Radioactivity: “The Last” (from their self-titled record, Dirtnap Records 2013)
If you read last week’s newsletter or keep a close eye on our social media, you might know that my friend and bandmate Osamu Sueyoshi passed away. This past week I helped choose some music for his memorial service. I needed about five minutes of music to go along with a photo slideshow. We knew we wanted a No Love song, and we ended up choosing “Dear Mrs. Nelson” from our demo because that’s the only No Love song for which Osamu wrote the words and the music. Osamu wrote the lyrics when he noticed the host of Mystery Science Theatre 3000 (one of his favorite shows) was wearing a wedding band, so he wrote a love song about missing your wife while stranded with a bunch of robots watching movies. It’s pretty clever. No Love had long since disowned our demo-era material (we even turned off the tracks on our bandcamp page) because the band changed a lot after that period, moving away from pop-punk and more toward the punky, song-oriented hardcore where we ended up. I was a little nervous bout revisiting that material, but it surprised me how good it sounded. Osamu was a brilliant musician, and he wrote a perfect little pop song with a guitar hook at the beginning and a key change in the bridge. I even thought the recording sounded pretty good. It’s one of the last things I recorded myself, because by then other people like Jeff had gotten way better at recording than I was ever going to be.

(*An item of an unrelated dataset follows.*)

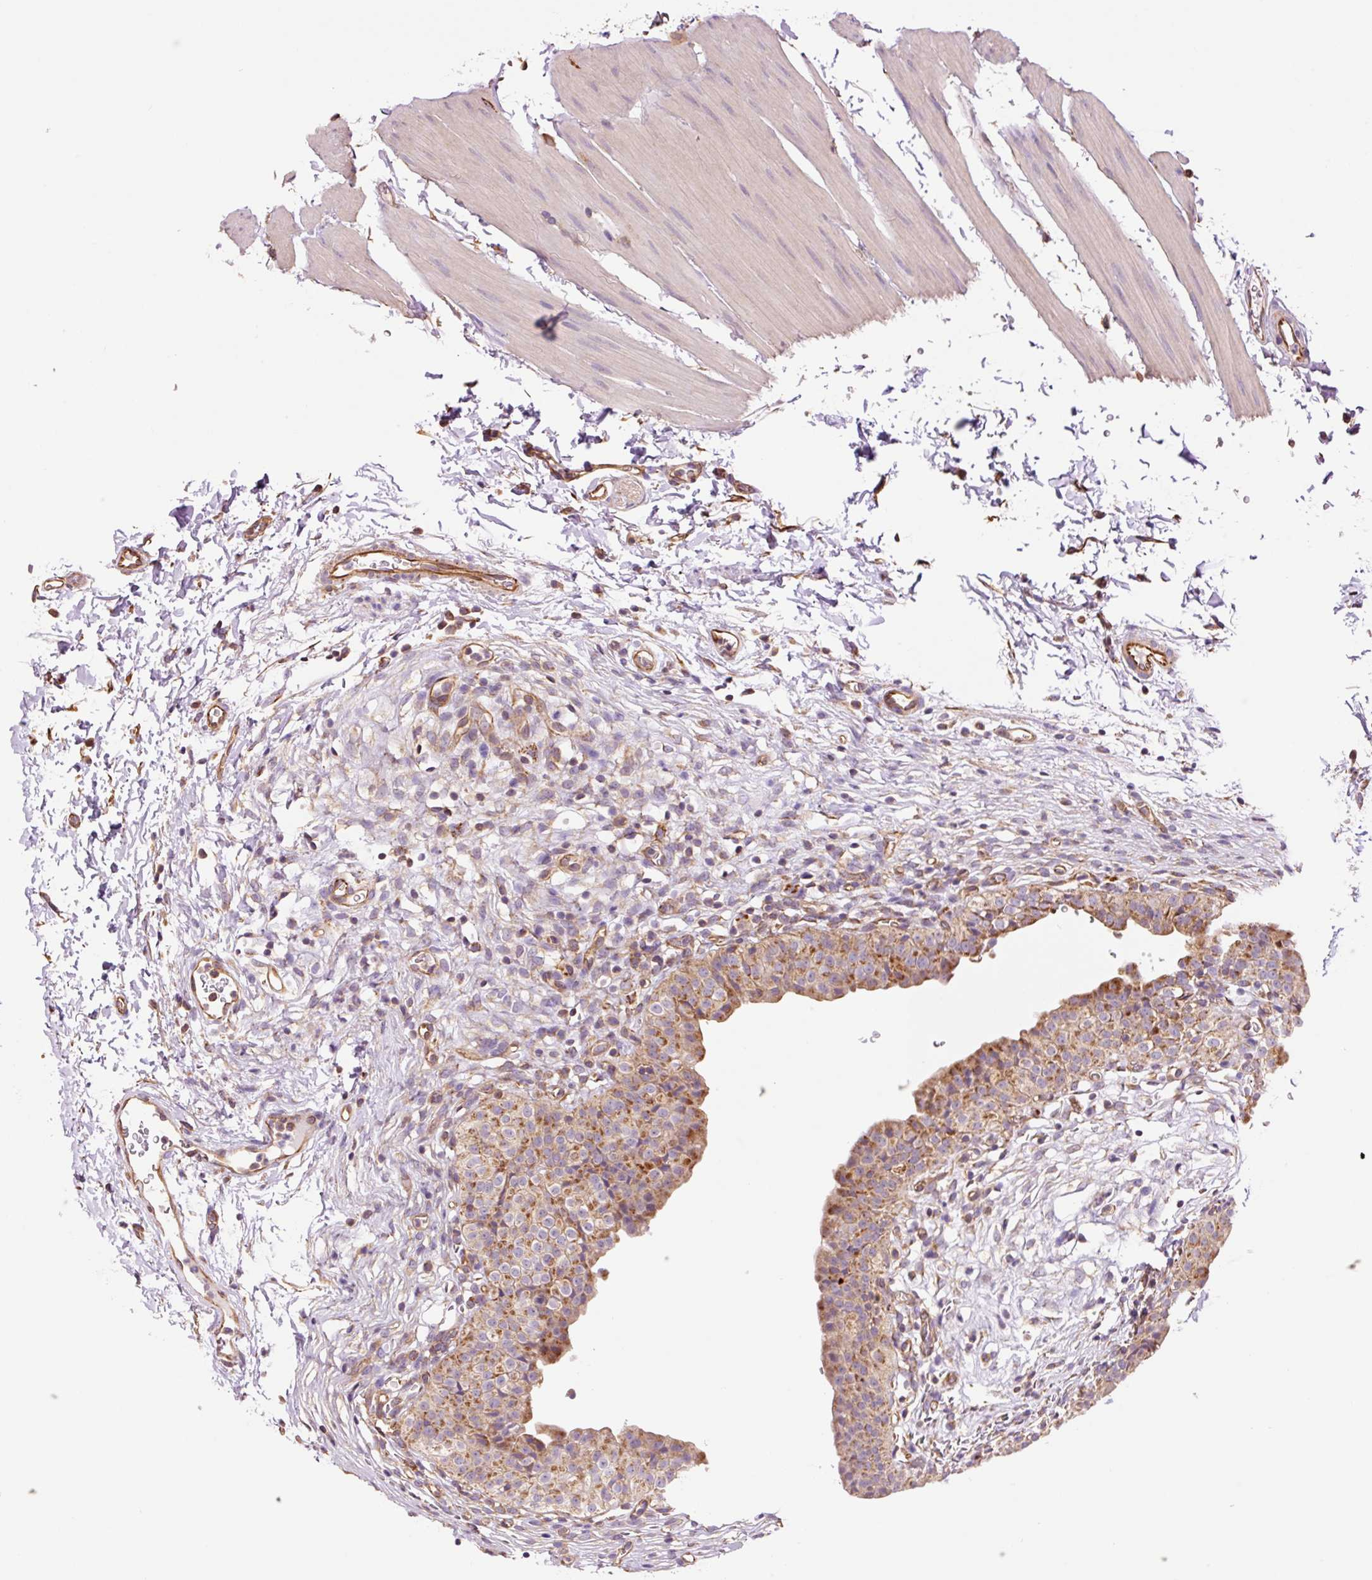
{"staining": {"intensity": "moderate", "quantity": "25%-75%", "location": "cytoplasmic/membranous"}, "tissue": "urinary bladder", "cell_type": "Urothelial cells", "image_type": "normal", "snomed": [{"axis": "morphology", "description": "Normal tissue, NOS"}, {"axis": "topography", "description": "Urinary bladder"}, {"axis": "topography", "description": "Peripheral nerve tissue"}], "caption": "This micrograph demonstrates immunohistochemistry staining of benign human urinary bladder, with medium moderate cytoplasmic/membranous staining in approximately 25%-75% of urothelial cells.", "gene": "PCK2", "patient": {"sex": "male", "age": 55}}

Aside from the No Love song, I needed another track to fill up the five minutes, and I knew immediately that it was going to be “The Last” by Radioactivity. Radioactivity was an important band for No Love. We were all huge fans of the Marked Men, and when this record came out we were all playing it a lot. “The Last” is one of the standout tracks, and I remember whenever Radioactivity would come up, Osamu would just say “The Last” and look down and shake his head, like it astonished him that a song could be that good. Further, some of No Love’s last out of town shows were with Radioactivity and Night Birds, and that little weekend tour was hugely important to all of us (eternal thanks to Brian from Night Birds for inviting us!). I listened to a bunch of other potential songs, but doing so only made it clear how perfect “The Last” was. My partner Jet, who put together the slideshow, would burst into tears every time it played, which definitely slowed down the editing process.

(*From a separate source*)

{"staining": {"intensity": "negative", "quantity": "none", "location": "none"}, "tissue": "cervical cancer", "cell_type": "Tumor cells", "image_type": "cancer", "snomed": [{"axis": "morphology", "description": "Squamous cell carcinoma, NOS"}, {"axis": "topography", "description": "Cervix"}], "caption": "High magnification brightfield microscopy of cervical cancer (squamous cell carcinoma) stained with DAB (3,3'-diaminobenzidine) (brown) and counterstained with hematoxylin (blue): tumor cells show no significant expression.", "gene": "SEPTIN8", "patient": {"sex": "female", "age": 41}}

Listening to “The Last” so much last week made me realize that I close myself off to letting music move me on an emotional level, which is strange because that’s the most important part of music for so many other people. I listen to so much music for Sorry State that I’ve developed this habit of checking something out, giving it enough attention to understand it on some level and slot it into (or outside or in between) a category, and then moving onto the next thing. When I listen to things over and over, it’s usually because the music is more complex or unfamiliar to me in a way that makes understanding it on that intellectual level more challenging.
However, “The Last” isn’t like that at all. It’s pure emotion and it hits me right in the gut every time. It’s so evocative that I don’t have time to think about the chord structure or how it fits in with the history of Texas punk or garage-punk or pop-punk. I just hear it and feel it. And now that I will forever associate that song with Osamu, its emotional resonance only grows stronger. More than just a piece of music, it’s like a celestial ringtone that I can use to call him any time I want.